The first part of the MARCET project, which began in 2017 and has just ended, was created with the aim of transferring and disseminating cutting-edge science and technologies to promote the sustainable development of tourism associated with cetacean sighting, through the creation and implementation of the MARCET Network, an inter-regional and multidisciplinary network that brings together centres specialising in the surveillance and health monitoring of cetaceans and in operational oceanography, with the aim of integrating, harmonising and optimising knowledge, infrastructures and good practices in the region.

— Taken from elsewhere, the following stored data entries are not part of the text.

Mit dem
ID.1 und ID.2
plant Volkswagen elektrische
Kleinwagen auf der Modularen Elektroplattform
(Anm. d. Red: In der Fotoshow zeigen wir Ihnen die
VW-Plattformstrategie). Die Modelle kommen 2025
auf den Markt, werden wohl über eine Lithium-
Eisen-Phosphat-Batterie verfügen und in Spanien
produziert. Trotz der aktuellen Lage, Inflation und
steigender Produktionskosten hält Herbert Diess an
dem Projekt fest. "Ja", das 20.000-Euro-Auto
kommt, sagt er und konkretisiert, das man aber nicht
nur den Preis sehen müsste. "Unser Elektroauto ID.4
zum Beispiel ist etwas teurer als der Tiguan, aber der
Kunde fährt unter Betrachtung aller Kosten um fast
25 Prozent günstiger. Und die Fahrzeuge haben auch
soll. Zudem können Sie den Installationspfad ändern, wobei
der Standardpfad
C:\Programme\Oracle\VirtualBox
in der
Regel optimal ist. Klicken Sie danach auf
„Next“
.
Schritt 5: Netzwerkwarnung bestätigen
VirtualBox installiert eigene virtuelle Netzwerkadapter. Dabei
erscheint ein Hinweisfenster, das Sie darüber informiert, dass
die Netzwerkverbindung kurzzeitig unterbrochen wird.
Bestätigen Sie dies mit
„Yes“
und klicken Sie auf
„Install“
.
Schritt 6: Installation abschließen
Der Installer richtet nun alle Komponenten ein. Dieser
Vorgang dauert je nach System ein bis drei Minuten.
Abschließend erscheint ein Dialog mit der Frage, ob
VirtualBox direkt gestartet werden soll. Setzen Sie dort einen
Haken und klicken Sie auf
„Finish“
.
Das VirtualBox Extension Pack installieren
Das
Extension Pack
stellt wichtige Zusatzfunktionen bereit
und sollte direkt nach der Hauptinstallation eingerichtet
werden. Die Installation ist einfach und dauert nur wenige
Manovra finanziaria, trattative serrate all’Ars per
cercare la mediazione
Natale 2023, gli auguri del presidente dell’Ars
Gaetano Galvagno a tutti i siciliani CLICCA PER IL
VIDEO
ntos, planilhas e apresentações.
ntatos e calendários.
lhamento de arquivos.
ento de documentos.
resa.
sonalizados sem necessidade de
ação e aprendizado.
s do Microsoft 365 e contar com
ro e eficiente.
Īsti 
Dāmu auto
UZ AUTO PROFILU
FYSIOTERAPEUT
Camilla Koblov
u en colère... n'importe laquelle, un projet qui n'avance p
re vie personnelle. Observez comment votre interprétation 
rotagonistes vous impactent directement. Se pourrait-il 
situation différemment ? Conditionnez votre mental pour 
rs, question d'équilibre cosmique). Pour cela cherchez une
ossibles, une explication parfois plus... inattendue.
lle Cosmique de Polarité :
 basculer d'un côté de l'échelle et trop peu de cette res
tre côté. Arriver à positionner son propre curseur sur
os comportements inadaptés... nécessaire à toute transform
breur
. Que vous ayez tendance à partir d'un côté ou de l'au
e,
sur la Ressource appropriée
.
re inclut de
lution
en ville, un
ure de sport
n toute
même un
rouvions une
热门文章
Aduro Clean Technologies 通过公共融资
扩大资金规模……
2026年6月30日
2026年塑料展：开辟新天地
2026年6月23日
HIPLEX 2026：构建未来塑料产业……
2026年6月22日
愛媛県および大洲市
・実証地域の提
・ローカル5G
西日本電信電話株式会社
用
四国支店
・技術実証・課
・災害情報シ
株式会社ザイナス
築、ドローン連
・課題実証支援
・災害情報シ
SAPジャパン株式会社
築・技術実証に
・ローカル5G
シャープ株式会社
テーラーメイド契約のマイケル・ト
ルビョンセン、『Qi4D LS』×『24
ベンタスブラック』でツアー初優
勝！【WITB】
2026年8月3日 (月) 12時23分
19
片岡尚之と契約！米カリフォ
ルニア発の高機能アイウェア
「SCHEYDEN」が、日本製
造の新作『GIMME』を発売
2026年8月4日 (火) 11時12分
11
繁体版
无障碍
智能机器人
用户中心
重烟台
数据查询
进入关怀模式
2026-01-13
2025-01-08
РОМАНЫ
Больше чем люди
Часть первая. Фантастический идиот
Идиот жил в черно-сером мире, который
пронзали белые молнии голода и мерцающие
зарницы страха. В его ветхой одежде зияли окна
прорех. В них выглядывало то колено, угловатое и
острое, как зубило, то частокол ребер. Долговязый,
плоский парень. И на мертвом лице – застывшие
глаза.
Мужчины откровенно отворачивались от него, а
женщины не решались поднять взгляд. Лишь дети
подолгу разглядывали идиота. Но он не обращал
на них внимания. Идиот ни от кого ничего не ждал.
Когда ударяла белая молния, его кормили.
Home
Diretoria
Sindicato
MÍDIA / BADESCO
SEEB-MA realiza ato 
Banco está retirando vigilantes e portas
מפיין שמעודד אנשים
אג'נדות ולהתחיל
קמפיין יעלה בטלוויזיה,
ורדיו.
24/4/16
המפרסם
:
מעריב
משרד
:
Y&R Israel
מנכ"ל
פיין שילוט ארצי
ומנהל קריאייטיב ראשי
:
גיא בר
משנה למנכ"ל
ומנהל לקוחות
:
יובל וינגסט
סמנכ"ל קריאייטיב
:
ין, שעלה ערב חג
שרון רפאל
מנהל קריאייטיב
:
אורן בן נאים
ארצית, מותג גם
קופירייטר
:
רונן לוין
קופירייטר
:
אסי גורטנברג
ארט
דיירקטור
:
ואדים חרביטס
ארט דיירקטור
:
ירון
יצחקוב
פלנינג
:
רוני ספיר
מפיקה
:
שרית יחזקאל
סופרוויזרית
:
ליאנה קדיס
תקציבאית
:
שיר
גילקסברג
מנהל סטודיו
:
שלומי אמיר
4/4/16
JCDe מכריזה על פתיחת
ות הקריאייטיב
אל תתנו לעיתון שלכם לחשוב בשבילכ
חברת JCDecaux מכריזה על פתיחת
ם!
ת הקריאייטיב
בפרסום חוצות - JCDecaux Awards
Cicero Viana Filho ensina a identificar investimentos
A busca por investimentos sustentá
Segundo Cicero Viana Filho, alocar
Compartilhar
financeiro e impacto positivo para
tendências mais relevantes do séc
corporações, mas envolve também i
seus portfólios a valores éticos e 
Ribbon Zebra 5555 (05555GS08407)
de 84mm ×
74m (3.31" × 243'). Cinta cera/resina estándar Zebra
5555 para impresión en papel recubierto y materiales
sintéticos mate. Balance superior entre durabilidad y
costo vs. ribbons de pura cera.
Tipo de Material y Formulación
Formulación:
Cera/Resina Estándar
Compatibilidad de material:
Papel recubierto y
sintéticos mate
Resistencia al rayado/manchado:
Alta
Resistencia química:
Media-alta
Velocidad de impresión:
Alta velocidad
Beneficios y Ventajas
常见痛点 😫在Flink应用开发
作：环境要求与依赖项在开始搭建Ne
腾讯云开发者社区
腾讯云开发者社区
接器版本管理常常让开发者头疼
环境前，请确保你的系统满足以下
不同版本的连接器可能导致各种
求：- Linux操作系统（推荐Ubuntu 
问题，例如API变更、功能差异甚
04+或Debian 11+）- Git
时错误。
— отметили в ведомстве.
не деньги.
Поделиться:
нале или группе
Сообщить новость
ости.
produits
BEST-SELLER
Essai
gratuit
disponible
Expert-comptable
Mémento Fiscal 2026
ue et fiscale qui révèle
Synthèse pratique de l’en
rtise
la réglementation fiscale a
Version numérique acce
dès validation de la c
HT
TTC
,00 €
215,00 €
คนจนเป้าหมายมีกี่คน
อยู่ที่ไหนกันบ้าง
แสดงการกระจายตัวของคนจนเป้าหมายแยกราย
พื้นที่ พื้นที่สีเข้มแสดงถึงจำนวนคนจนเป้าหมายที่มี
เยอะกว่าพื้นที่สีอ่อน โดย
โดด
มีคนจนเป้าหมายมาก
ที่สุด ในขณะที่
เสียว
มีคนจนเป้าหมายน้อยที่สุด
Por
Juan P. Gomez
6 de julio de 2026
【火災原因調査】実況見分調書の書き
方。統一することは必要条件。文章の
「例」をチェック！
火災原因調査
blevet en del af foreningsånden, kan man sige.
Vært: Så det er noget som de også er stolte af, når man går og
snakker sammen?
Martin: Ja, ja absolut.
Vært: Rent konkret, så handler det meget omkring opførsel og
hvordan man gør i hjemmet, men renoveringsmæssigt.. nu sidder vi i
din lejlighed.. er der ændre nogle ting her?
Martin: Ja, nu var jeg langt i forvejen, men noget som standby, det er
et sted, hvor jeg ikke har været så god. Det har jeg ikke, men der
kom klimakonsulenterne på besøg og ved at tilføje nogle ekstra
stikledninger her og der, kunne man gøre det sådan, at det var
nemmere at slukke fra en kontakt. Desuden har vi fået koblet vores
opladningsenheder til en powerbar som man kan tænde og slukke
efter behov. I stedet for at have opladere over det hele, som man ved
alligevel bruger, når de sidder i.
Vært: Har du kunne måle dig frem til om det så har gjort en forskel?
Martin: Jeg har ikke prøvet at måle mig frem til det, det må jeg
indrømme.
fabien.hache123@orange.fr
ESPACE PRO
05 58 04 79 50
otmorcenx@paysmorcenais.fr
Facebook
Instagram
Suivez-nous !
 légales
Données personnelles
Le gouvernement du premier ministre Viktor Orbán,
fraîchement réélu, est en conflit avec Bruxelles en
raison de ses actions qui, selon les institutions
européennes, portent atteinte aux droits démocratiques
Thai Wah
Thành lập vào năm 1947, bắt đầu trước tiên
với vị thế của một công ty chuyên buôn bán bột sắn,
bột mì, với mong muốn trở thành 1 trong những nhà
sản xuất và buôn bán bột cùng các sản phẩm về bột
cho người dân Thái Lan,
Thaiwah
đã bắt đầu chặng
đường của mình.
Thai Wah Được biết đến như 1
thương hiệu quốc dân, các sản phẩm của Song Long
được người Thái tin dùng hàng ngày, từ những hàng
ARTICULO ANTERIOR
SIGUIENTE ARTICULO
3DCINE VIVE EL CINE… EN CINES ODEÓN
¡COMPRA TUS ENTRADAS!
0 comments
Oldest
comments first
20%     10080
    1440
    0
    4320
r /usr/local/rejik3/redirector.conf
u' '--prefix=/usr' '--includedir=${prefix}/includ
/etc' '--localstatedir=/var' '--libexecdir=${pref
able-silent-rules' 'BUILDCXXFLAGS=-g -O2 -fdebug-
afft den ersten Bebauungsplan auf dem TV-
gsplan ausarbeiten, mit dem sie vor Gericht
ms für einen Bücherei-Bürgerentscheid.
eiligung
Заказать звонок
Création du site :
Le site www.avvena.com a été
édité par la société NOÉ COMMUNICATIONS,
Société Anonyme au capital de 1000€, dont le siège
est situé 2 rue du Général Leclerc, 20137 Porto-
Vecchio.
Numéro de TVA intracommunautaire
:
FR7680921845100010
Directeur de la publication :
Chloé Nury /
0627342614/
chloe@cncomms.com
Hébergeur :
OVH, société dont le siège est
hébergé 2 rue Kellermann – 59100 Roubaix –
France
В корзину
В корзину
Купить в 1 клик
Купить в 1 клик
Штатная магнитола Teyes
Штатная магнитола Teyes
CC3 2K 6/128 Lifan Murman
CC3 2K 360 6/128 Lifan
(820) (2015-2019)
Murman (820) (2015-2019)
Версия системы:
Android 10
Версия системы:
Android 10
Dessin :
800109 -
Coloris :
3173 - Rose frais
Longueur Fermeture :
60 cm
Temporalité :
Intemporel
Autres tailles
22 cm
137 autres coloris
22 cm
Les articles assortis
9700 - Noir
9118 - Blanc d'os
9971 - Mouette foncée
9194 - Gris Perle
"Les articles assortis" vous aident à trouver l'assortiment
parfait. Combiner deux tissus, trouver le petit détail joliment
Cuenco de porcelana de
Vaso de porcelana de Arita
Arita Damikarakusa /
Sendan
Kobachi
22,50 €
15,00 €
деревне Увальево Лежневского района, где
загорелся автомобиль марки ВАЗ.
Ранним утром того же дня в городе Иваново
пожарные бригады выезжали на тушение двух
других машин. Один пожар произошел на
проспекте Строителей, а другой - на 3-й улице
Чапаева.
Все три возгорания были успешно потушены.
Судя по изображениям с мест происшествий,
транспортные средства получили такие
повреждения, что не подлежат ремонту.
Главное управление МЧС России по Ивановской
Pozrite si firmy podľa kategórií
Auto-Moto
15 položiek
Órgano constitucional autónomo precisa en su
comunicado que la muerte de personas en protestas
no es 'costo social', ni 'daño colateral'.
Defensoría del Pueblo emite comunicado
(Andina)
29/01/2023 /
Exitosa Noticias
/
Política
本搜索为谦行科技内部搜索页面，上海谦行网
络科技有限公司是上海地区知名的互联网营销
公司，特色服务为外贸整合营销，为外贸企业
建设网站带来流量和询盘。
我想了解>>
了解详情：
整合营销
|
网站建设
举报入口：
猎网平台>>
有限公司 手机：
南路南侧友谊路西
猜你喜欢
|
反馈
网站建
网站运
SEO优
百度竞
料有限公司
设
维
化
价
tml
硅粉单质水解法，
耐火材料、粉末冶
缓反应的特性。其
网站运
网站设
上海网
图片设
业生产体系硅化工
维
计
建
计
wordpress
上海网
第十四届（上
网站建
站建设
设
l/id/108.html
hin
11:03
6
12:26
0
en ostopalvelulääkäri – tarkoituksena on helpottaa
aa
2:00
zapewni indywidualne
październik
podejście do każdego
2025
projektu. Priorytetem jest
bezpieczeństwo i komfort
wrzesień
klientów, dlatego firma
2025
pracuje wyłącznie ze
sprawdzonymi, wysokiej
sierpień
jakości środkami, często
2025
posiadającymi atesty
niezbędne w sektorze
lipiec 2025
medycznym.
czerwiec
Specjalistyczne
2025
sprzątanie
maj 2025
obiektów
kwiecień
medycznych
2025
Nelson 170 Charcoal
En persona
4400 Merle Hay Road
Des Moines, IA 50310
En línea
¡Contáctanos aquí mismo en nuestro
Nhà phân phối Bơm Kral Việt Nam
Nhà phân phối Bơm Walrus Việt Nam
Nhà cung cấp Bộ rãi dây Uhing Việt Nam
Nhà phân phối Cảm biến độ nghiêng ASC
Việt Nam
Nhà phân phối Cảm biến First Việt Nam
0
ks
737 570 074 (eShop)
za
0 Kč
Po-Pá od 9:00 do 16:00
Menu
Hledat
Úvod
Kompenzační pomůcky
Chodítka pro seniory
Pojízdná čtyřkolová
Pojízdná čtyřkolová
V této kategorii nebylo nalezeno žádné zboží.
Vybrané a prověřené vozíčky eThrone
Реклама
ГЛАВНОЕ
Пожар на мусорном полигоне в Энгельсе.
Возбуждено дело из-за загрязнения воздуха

Thanks to the use of the now established MARCET Network, the harmonisation of working protocols and their integration to protect and conserve the cetacean populations of Macaronesia from a multidisciplinary point of view, and the knowledge acquired on the current situation of the tourism sector associated with the observation activity of these species in the region, this new initiative, the MARCET II Project, has been created, with the aim of increasing the value of this activity as a model of sustainable economic development in the Macaronesian archipelagos (Azores, Madeira, Canary Islands and Cape Verde), thus strengthening the ecotourism market niche that this activity represents and, at the same time, establishing sustainability criteria applied to the resident cetacean species that serve as a tourist attraction.

To this end, MARCET II is technically structured in three specific objectives, the first, considered key to the establishment of ecological and environmental sustainability criteria, integrates the use of advanced techniques of operational oceanography, as well as the monitoring and sanitary surveillance of cetaceans resident in marine protected areas and of special interest for this ecotourism activity in the Macaronesia, using as the main indicator species the Bottlenose Dolphin (Tursiops truncatus) and the Pilot Whale (Globicephala macrorhynchus), to evaluate the possible presence of risk factors of anthropogenic origin linked to these marine areas.

The other two objectives are aimed at enhancing the value of cetaceans as a natural heritage and as a differentiated economic resource of special importance for the associated ecotourism sector in the Macaronesian region. In this respect, actions will be carried out to disseminate and raise awareness of the diversity of cetacean species existing in the region, as well as the importance of protecting and conserving the marine areas in which they reside. The third specific objective is to strengthen the entrepreneurial activity of cetacean observation as a model of sustainable economic development in the Macaronesian region.